[START OF Source passage]
Robert Sietsema reviews the new Manhattan outpost of Au Cheval. Sietsema pans most of the dishes, but ultimately likes the place. I think that might just be his general positivity. In a restaurant dedicated to excess, you really need to nail it in order to avoid just being a college kid’s stoner dream. Also, if the burger isn’t worth it at Au FRIGGIN Cheval, then what’s the point?
Starting next year, New York City schools will institute meatless Mondays. This is partly an environmental effort and partly to help improve student health.
This is a thoroughly bizarre list of “places to take a third tier friend”. It’s really just a list of restaurants that are good for meeting up with people, but with some smug bitterness thrown in for reasons that defy understanding.
Cute feature from The Daily Beast that does a quick ten question interview with Eryn Reece, the head bartender at Banzarbar.
Dine to boroughs, a restaurant week designed to get you to go to the Bronx, is a neat idea.
Marian Bull also writes a lovely review of Pilar Cuban Bakery in Bed Stuy. It starts with a discourse on the perils of gimmicky sandwiches, and transitions into the joys of a Miami-style Cuban bakery.
Ligaya Mishan is far out in Flushing at Doraon 1.5 Dak Galbi. She explains dak galbi cuisine, a kind of Korean barbecue where an improbably large pile of vegetables, rice sticks, and chicken thighs are piled up on a table-side grill and bathed in a chili sauce. It sounds overwhelming and delicious. Mishan also talks about the well-executed side dishes, but considering the main feeds more than two times the number of people it says it does you are probably fine skipping them.
Boston
All I want anyone to talk to me about are the giant orange dinosaur holding a donut on Route 1 or the haunted Market Basket. Thank you.
Kara Baskin does a sorta-review of Aries Noodle & Dumpling. The Waltham center restaurant sounds great, but why not just do a full review? The Globe appears to have mostly given up on restaurant reviews, which is a shame. This story rests on the idea that finding authentic Szechuan food in Boston is hard, which just isn’t true anymore?
Improper Bostonian shows them how it is done. MC Slim JB uses his review of Cambridge’s 5 Spices House to talk about how there are more options for Szechuan food in the area. It also does a nice job demystifying some parts of the experience, like the still-kind-of-intimidating-to-me ordering of dry pot.
[END OF Source passage]
Things to do:
(a) Output the passage of the food roundup that starts at the words "Cute feature from" and ends after "Miami-style Cuban bakery.".
(b) According to the food roundup, why is it probably fine to skip the side dishes at Doraon 1.5 Dak Galbi?
Base every response solely on the food roundup.
[START OF Data extract]
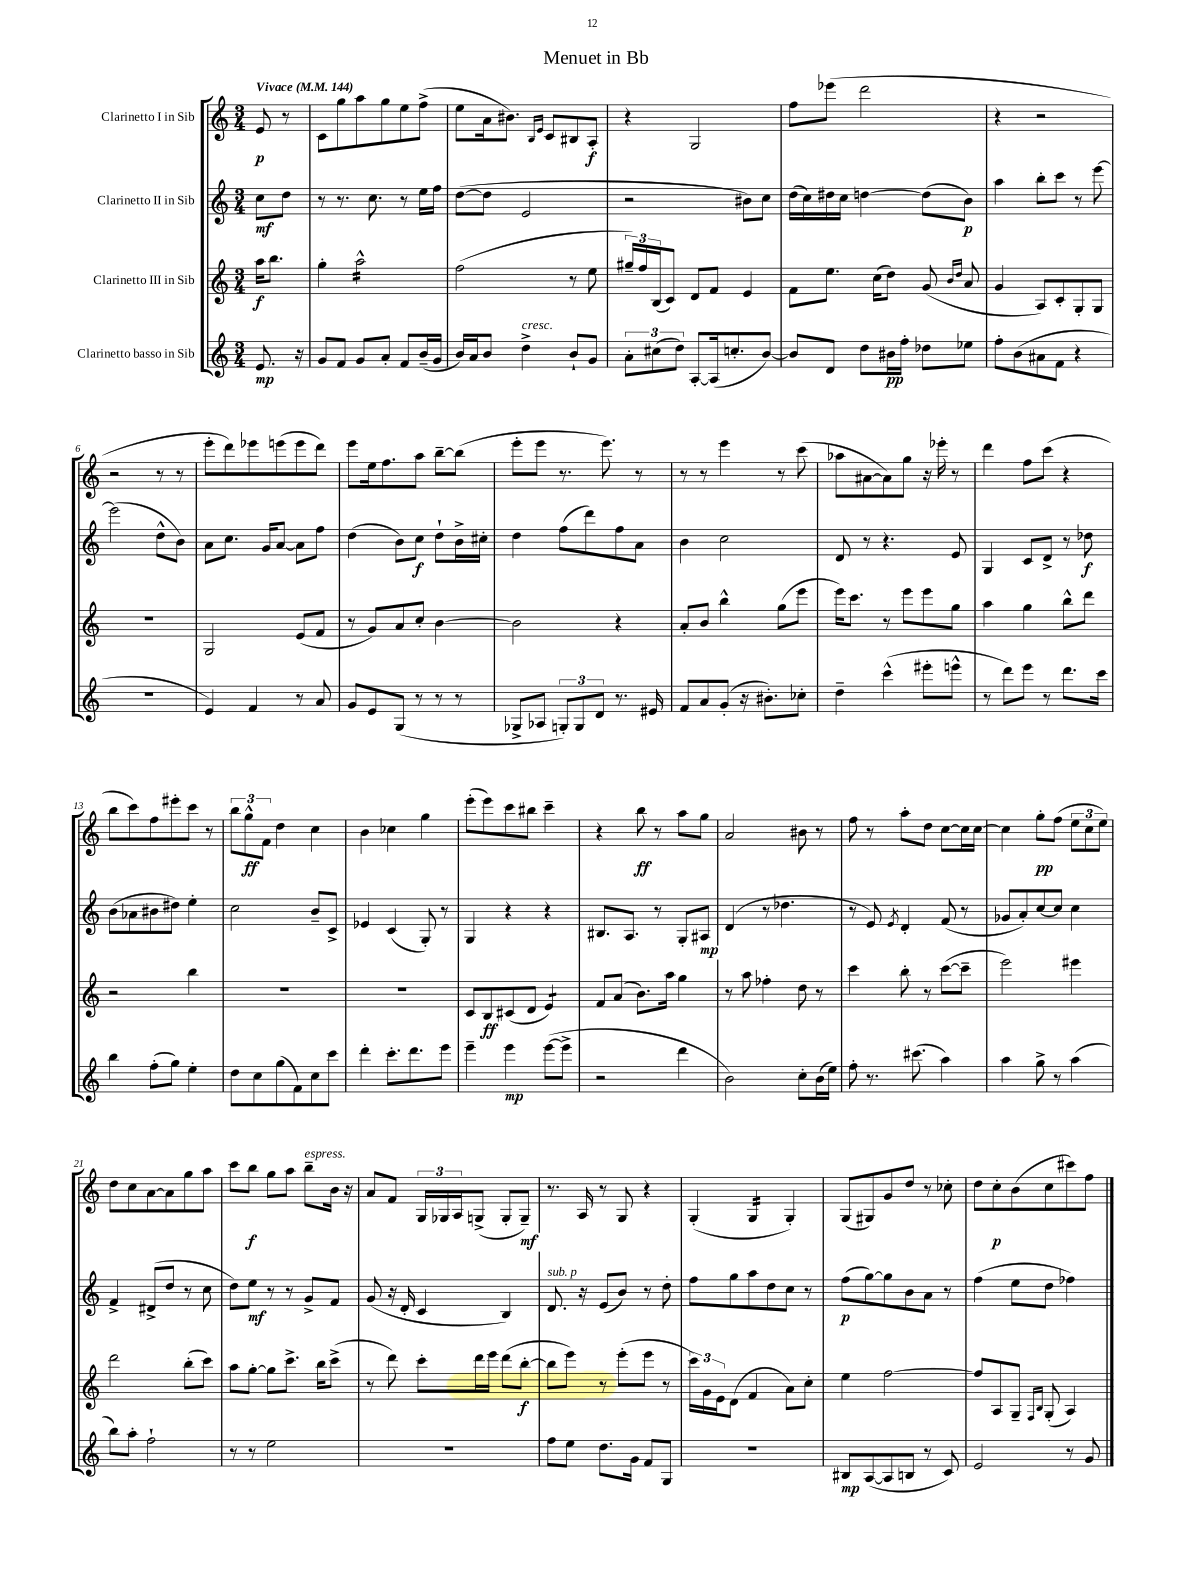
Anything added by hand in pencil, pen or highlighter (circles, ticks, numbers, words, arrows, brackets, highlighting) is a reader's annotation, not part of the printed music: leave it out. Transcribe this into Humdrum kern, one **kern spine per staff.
[END OF Data extract]
Answer list:
(a)
Cute feature from The Daily Beast that does a quick ten question interview with Eryn Reece, the head bartender at Banzarbar.
Dine to boroughs, a restaurant week designed to get you to go to the Bronx, is a neat idea.
Marian Bull also writes a lovely review of Pilar Cuban Bakery in Bed Stuy. It starts with a discourse on the perils of gimmicky sandwiches, and transitions into the joys of a Miami-style Cuban bakery.

(b) The main dak galbi dish feeds more than two times the number of people it says it does, so the side dishes aren't needed.